India has become strategically vulnerable, caught between the US and China. China’s capital goods production sector has grown 50 times larger than India’s since the liberalization of our economy, when we abandoned policies to build Indian industries and opened our markets to imports. China’s GDP is now five times larger, but that does not tell the whole story.
Despite pressure from the West to abandon its industrial policies, China continued to build depth in its industry. Until the 1980s, India’s capital goods production sector was as strong as China’s. Now India’s service and manufacturing sectors are dependent on imports of Chinese hardware and machinery.
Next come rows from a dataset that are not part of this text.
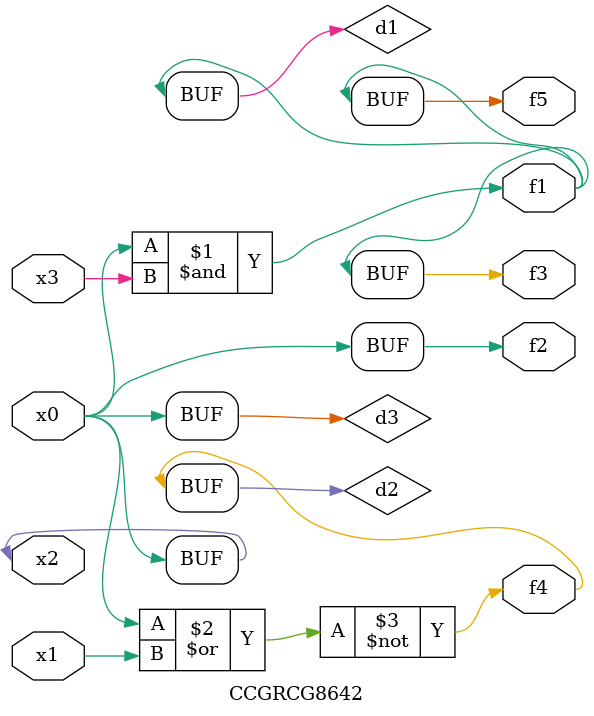
<source format=v>
module CCGRCG8642(
	input x0, x1, x2, x3,
	output f1, f2, f3, f4, f5
);

	wire d1, d2, d3;

	and (d1, x2, x3);
	nor (d2, x0, x1);
	buf (d3, x0, x2);
	assign f1 = d1;
	assign f2 = d3;
	assign f3 = d1;
	assign f4 = d2;
	assign f5 = d1;
endmodule

</source>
Even the US is alarmed by the strength of China’s electronic hardware and capital goods production.
India’s economy has arguably been left weaker than China by a bias against industrial policy since 1991, which for long laboured under a mistaken view that India’s economy could leapfrog manufacturing and go from agriculture to services. Beneath these ideological conflicts lies a fundamental accounting problem. Capital goods are not consumption goods. Their costs cannot be recorded as inputs in corporate accounts and must be charged as depreciation in line with sales growth over several years. This complicates computations of input tax credits under ‘value added’ regimes such as India’s GST. Capital goods and consumption goods must be treated differently: our GST regime recognizes this. But the service industry complains that GST, even after its recent reforms, does not provide it full tax relief for the capital goods it uses, which crimps its growth.